Aproveitamos este JANEIRO BRANCO, mês de conscientização sobre o assunto, para falar sobre saúde mental durante o puerpério. Quem nos orienta é a obstetra Tiane Salum, da Nasce Gestante.

O que é puerpério?

É o período involutivo do ciclo gravídico-puerperal, ou seja, a fase em que o organismo feminino está retornando ao seu funcionamento original, antes da gestação. É também o momento de ajuste para atender às demandas do recém-nascido, com a lactação, por exemplo.

Qual a relação entre puerpério e saúde mental?

Do ponto de vista das emoções, este período costuma ser intenso, mesmo nas gestações planejadas e desejadas. A alegria de conhecer e ter seu bebê pode conviver com sensações de cansaço, medo, raiva, insegurança… Enfim, um turbilhão de emoções costumam tomar conta das mães.
“E está tudo bem! Como, por vezes, idealizamos muito o nascimento dos filhos, estas contradições costumam trazer culpa e sentimento de inadequação”, explica a obstetra Tiane Salum, da Nasce Gestante.

Como identificar?

Muitas mães podem atravessar um período de tristeza, choro fácil, insônia, até mesmo irritabilidade, exaustão ou agitação. Esta alteração costuma ser chamada de “blues” puerperal. Costuma durar cerca de 2 semanas após o parto e ser autolimitada, ou seja, não necessita de tratamento. Porém, quando estes sintomas persistem, o quadro de depressão necessita ser tratado.

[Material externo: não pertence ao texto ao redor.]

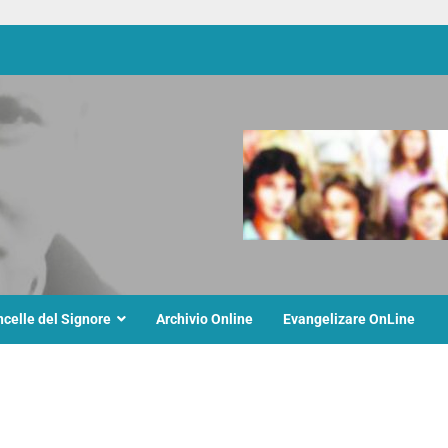
ncelle del Signore
Archivio Online
Evangelizare OnLine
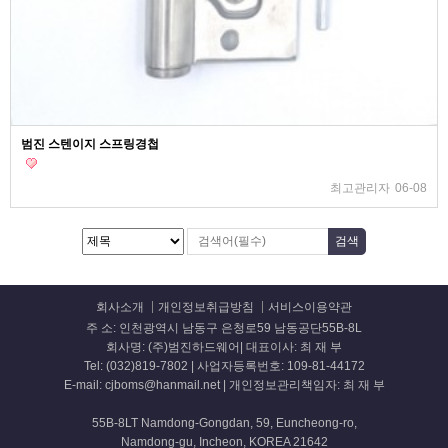
범진 스텐이지 스프링경첩
최고관리자
06-08
회사소개
개인정보취급방침
서비스이용약관
주 소: 인천광역시 남동구 은청로59 남동공단55B-8L
회사명: (주)범진하드웨어| 대표이사: 최 재 부
Tel: (032)819-7802 | 사업자등록번호: 109-81-44172
E-mail: cjboms@hanmail.net | 개인정보관리책임자: 최 재 부
55B-8LT Namdong-Gongdan, 59, Euncheong-ro,
Namdong-gu, Incheon, KOREA 21642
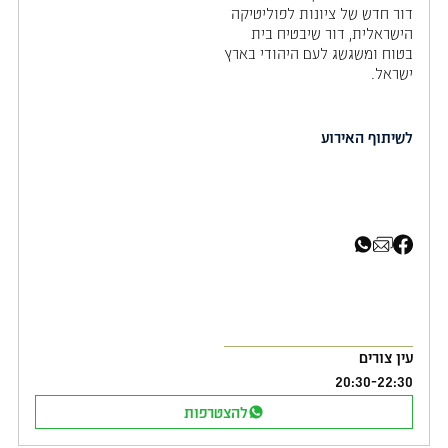
דור חדש של ציונות לפוליטיקה
הישראלית, דור שיבטיח בית
בטוח ומשגשג לעם היהודי בארץ
ישראל.
לשיתוף האירוע
שיתוף בפייסבוק
שיתוף באימייל
שיתוף בוואטסאפ
עין צורים
20:30
-
22:30
להצטרפות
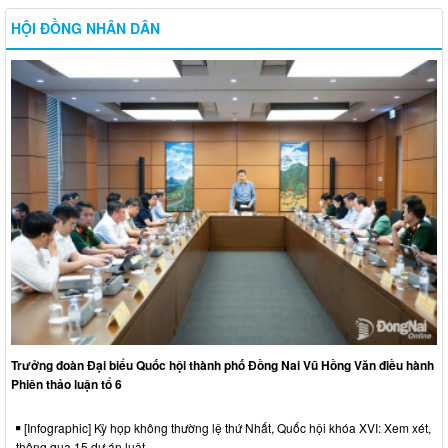
HỘI ĐỒNG NHÂN DÂN
Trưởng đoàn Đại biểu Quốc hội thành phố Đồng Nai Vũ Hồng Văn điều hành
Phiên thảo luận tổ 6
[Infographic] Kỳ họp không thường lệ thứ Nhất, Quốc hội khóa XVI: Xem xét,
thông qua 15 dự án luật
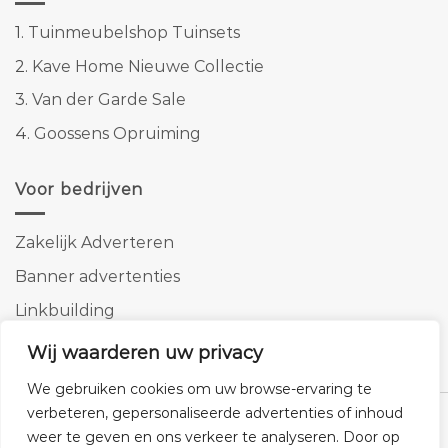
1.
Tuinmeubelshop Tuinsets
2.
Kave Home Nieuwe Collectie
3.
Van der Garde Sale
4.
Goossens Opruiming
Voor bedrijven
Zakelijk Adverteren
Banner advertenties
Linkbuilding
SEO copywriting
Wij waarderen uw privacy
We gebruiken cookies om uw browse-ervaring te
verbeteren, gepersonaliseerde advertenties of inhoud
weer te geven en ons verkeer te analyseren. Door op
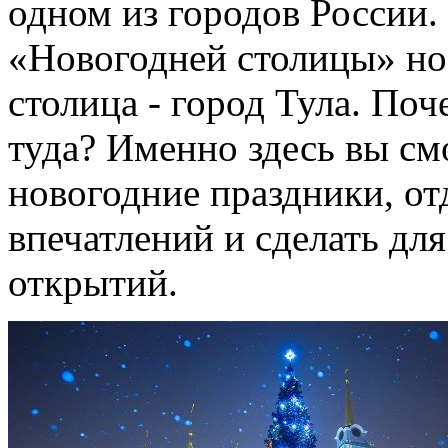
одном из городов России. 
«Новогодней столицы» но
столица - город Тула. По
туда? Именно здесь вы см
новогодние праздники, от
впечатлений и сделать дл
открытий.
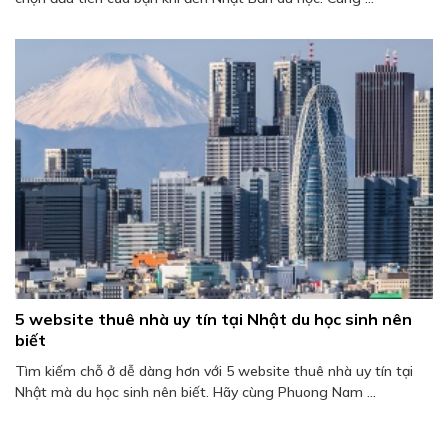
5 website thuê nhà uy tín tại Nhật du học sinh nên
biết
Tìm kiếm chỗ ở dễ dàng hơn với 5 website thuê nhà uy tín tại
Nhật mà du học sinh nên biết. Hãy cùng Phuong Nam ...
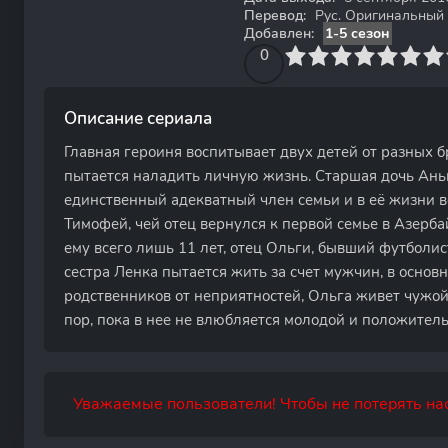
Перевод:
Рус. Оригинальный
Добавлен:
1-5 сезон
0
1
2
3
4
0
5
6
7
8
9
10
Описание сериала
Главная героиня воспитывает двух детей от разных бр
пытается наладить личную жизнь. Старшая дочь Анька
единственный адекватный член семьи и в её жизни в
Тимофей, чей отец вернулся к первой семье в Азербай
ему всего лишь 11 лет, отец Ольги, бывший футболист
сестра Ленка пытается жить за счет мужчин, в основ
родственников от неприятностей, Ольга живет чужой 
пор, пока в нее не влюбляется молодой и положител
Уважаемые пользователи! Чтобы не потерять нас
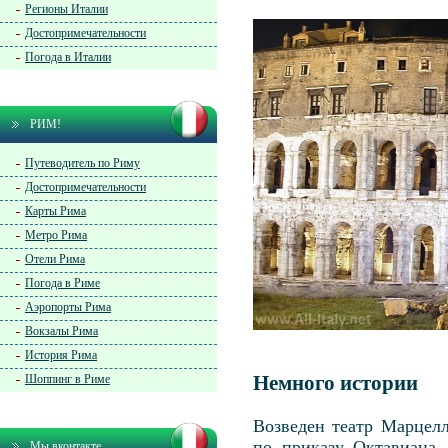
Регионы Италии
Достопримечательности
Погода в Италии
РИМ!
Путеводитель по Риму
Достопримечательности
Карты Рима
Метро Рима
Отели Рима
Погода в Риме
Аэропорты Рима
Вокзалы Рима
История Рима
Шоппинг в Риме
Немного истории
Возведен театр Марцел
по приказу Октавиана 
Мы вконтакте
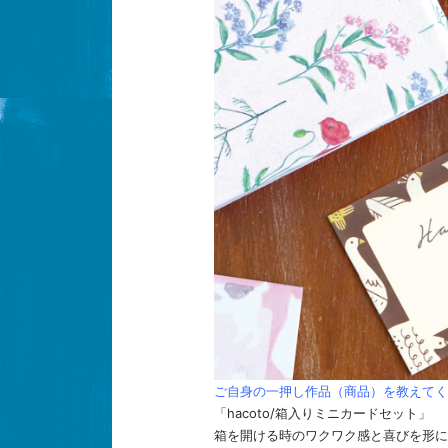
ご自身の一押し作品（商品）を教えてく
「hacoto/箱入りミニカードセット」
箱を開ける時のワクワク感と喜びを形に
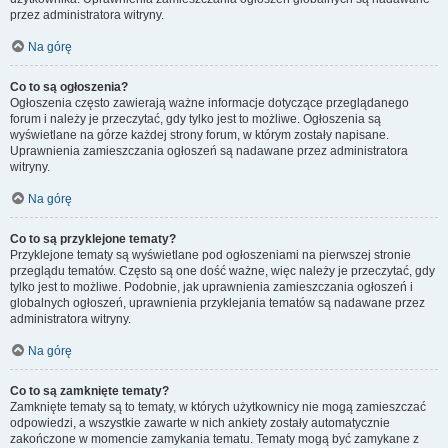
przez administratora witryny.
Na górę
Co to są ogłoszenia?
Ogłoszenia często zawierają ważne informacje dotyczące przeglądanego
forum i należy je przeczytać, gdy tylko jest to możliwe. Ogłoszenia są
wyświetlane na górze każdej strony forum, w którym zostały napisane.
Uprawnienia zamieszczania ogłoszeń są nadawane przez administratora
witryny.
Na górę
Co to są przyklejone tematy?
Przyklejone tematy są wyświetlane pod ogłoszeniami na pierwszej stronie
przeglądu tematów. Często są one dość ważne, więc należy je przeczytać, gdy
tylko jest to możliwe. Podobnie, jak uprawnienia zamieszczania ogłoszeń i
globalnych ogłoszeń, uprawnienia przyklejania tematów są nadawane przez
administratora witryny.
Na górę
Co to są zamknięte tematy?
Zamknięte tematy są to tematy, w których użytkownicy nie mogą zamieszczać
odpowiedzi, a wszystkie zawarte w nich ankiety zostały automatycznie
zakończone w momencie zamykania tematu. Tematy mogą być zamykane z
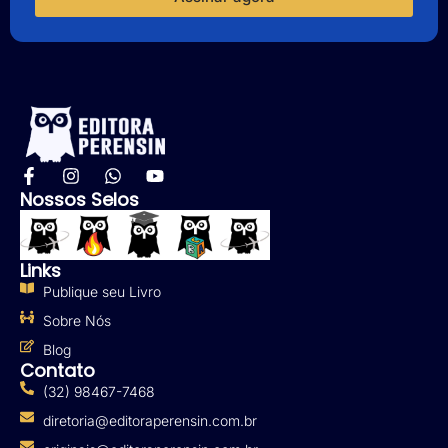
Nossos Selos
Links
Publique seu Livro
Sobre Nós
Blog
Contato
(32) 98467-7468
diretoria@editoraperensin.com.br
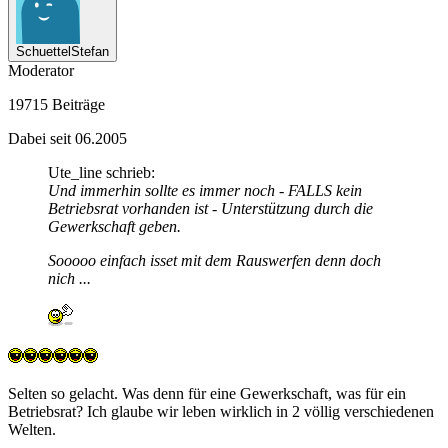
SchuettelStefan
Moderator
19715 Beiträge
Dabei seit 06.2005
Ute_line schrieb:
Und immerhin sollte es immer noch - FALLS kein
Betriebsrat vorhanden ist - Unterstützung durch die
Gewerkschaft geben.
Sooooo einfach isset mit dem Rauswerfen denn doch
nich ...
Selten so gelacht. Was denn für eine Gewerkschaft, was für ein
Betriebsrat? Ich glaube wir leben wirklich in 2 völlig verschiedenen
Welten.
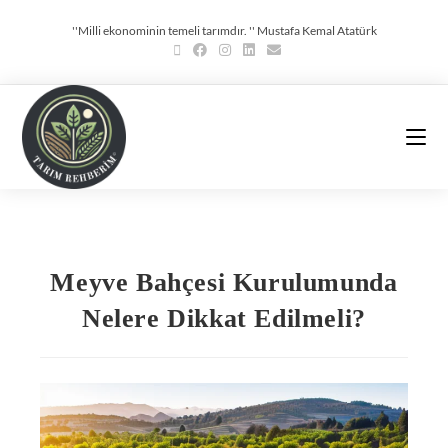
''Milli ekonominin temeli tarımdır. '' Mustafa Kemal Atatürk
Meyve Bahçesi Kurulumunda
Nelere Dikkat Edilmeli?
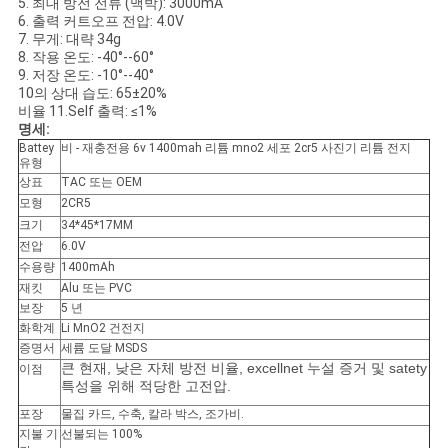
이
5. 최대 방전 전류 (맥박): 3000mA
6. 출력 커트오프 전압: 4.0V
스
7. 무게: 대략 34g
8. 작용 온도: -40°--60°
9. 저장 온도: -10°--40°
10의 상대 습도: 65±20%
조
비율 11.Self 출력: ≤1%
명세:
회
Battey
비 - 재충전용 6v 1400mah 리튬 mno2 세포 2cr5 사진기 리튬 전지
유형
상표
TAC 또는 OEM
를
모형
2CR5
요
크기
34*45*17MM
전압
6.0V
청
수용량
1400mAh
재킷
Alu 또는 PVC
하
보장
5 년
화학계
Li MnO2 건전지
다
증명서
세륨 도달 MSDS
큰 현재, 낮은 자체 방전 비율, excellnet 누설 증거 및 satety
이점
특성을 위해 적당한 고전압.
사
포장
물집 카드, 수축, 칼라 박스, 조가비.
지불 기
선불되는 100%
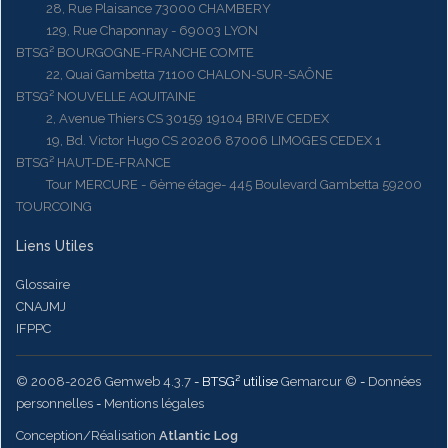
28, Rue Plaisance 73000 CHAMBERY
129, Rue Chaponnay - 69003 LYON
BTSG² BOURGOGNE-FRANCHE COMTE
22, Quai Gambetta 71100 CHALON-SUR-SAÔNE
BTSG² NOUVELLE AQUITAINE
2, Avenue Thiers CS 30159 19104 BRIVE CEDEX
19, Bd. Victor Hugo CS 20206 87006 LIMOGES CEDEX 1
BTSG² HAUT-DE-FRANCE
Tour MERCURE - 6ème étage- 445 Boulevard Gambetta 59200
TOURCOING
Liens Utiles
Glossaire
CNAJMJ
IFPPC
© 2008-2026 Gemweb 4.3.7
- BTSG² utilise
Gemarcur ©
-
Données
personnelles
-
Mentions légales
Conception/Réalisation
Atlantic Log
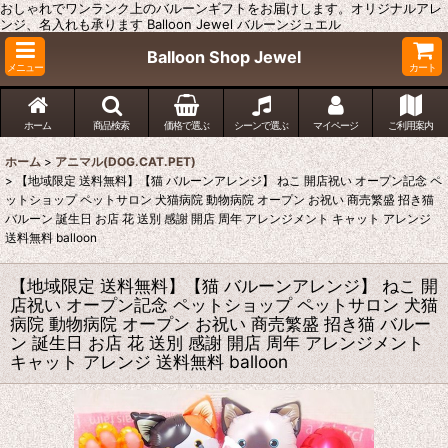
おしゃれでワンランク上のバルーンギフトをお届けします。オリジナルアレ
ンジ、名入れも承ります Balloon Jewel バルーンジュエル
Balloon Shop Jewel
メニュー
カート
ホーム
商品検索
価格で選ぶ
シーンで選ぶ
マイページ
ご利用案内
ホーム
>
アニマル(DOG.CAT.PET)
>
【地域限定 送料無料】【猫 バルーンアレンジ】 ねこ 開店祝い オープン記念 ペ
ットショップ ペットサロン 犬猫病院 動物病院 オープン お祝い 商売繁盛 招き猫
バルーン 誕生日 お店 花 送別 感謝 開店 周年 アレンジメント キャット アレンジ
送料無料 balloon
【地域限定 送料無料】【猫 バルーンアレンジ】 ねこ 開
店祝い オープン記念 ペットショップ ペットサロン 犬猫
病院 動物病院 オープン お祝い 商売繁盛 招き猫 バルー
ン 誕生日 お店 花 送別 感謝 開店 周年 アレンジメント
キャット アレンジ 送料無料 balloon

Por que é importante cuidar do bem-estar materno

Sabemos há muito tempo que a primeira e provavelmente a mais significativa relação humana é o vínculo e apego estabelecido com sua mãe (ou quem exerça este papel). Costumamos reproduzir ao longo da vida, nas futuras relações, os padrões aprendidos na relação inicial. Então, todos que cercam uma família com um recém-nascido podem oferecer suporte, apoio e cuidados para que este vínculo possa ser o mais potente e equilibrado possível e o bem-estar da mãe receba especial atenção.

O que pode ajudar nesta fase?

O mais importante é o suporte oferecido especialmente pelo parceiro e/ou pela família para enfrentarem juntos os desafios esta mudança tão intensa na rotina de todos.

“Conversar abertamente, identificar as emoções e sentimentos vivenciados e verbaliza-lós é fundamental para a mãe e igualmente para o bebê, pois a melhor forma de cuidarmos de um recém-nascido é fazer todo o possível para que sua mãe esteja bem”, indica Tiane.

A troca de experiência com outras mulheres costuma ser muito saudável e trazer a percepção de que outras mulheres também vivenciam experiências parecidas.

Como encaminhar o tratamento?

Converse abertamente sobre sua saúde mental com seu obstetra. É preciso levar estes sintomas à consulta para que possa ser feito o manejo adequado do que está acontecendo.